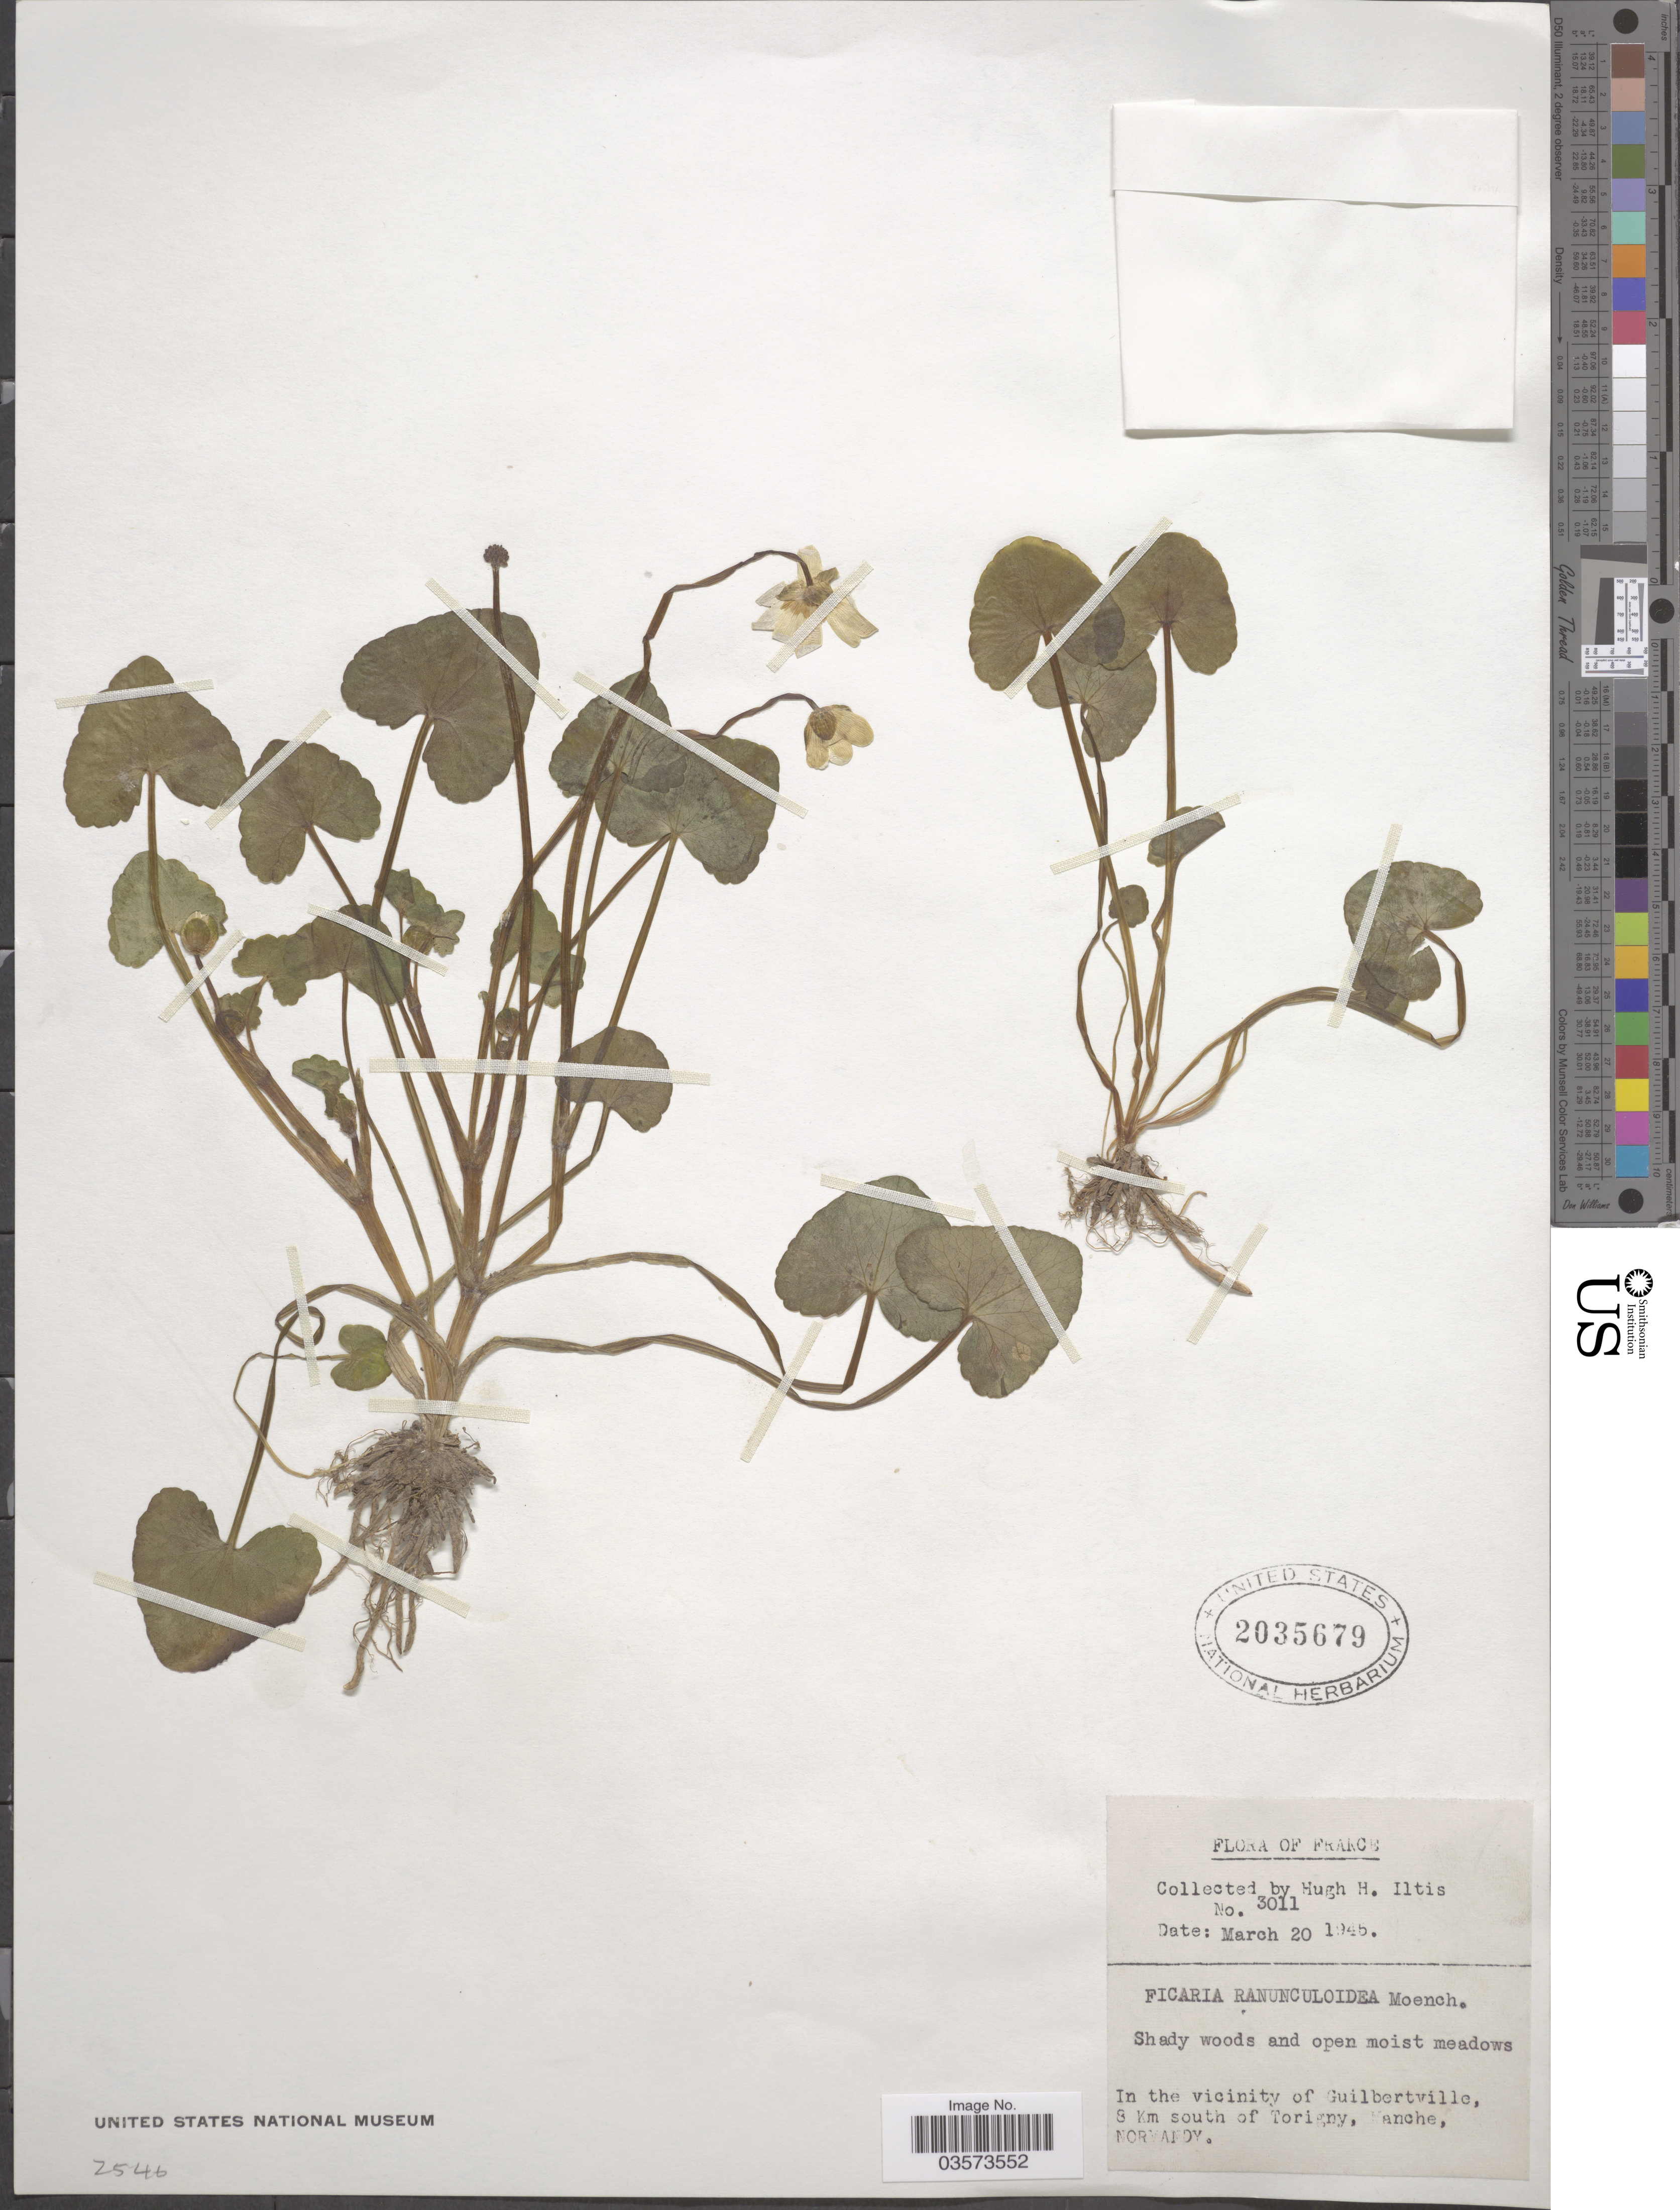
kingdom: Plantae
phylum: Tracheophyta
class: Magnoliopsida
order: Ranunculales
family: Ranunculaceae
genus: Ficaria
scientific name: Ficaria verna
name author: Huds.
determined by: Strong, M. T., (US), Smithsonian Institution - National Museum of Natural History (UNITED STATES)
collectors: H. H. Iltis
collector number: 3011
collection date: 1945-03-20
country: France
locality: In the vicinity of Guilbertville, 8 Km south of Torigny, anche, Normandy.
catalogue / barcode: US 2035679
++++++++
● Requirements
Render every line of the material above as a Markdown table with the columns Row and Line, numbering each row and omitting blank lines. Leave any pictures out of the table.

● Solution for this problem
| Row | Line |
|---|---|
| 1 | kingdom: Plantae |
| 2 | phylum: Tracheophyta |
| 3 | class: Magnoliopsida |
| 4 | order: Ranunculales |
| 5 | family: Ranunculaceae |
| 6 | genus: Ficaria |
| 7 | scientific name: Ficaria verna |
| 8 | name author: Huds. |
| 9 | determined by: Strong, M. T., (US), Smithsonian Institution - National Museum of Natural History (UNITED STATES) |
| 10 | collectors: H. H. Iltis |
| 11 | collector number: 3011 |
| 12 | collection date: 1945-03-20 |
| 13 | country: France |
| 14 | locality: In the vicinity of Guilbertville, 8 Km south of Torigny, anche, Normandy. |
| 15 | catalogue / barcode: US 2035679 |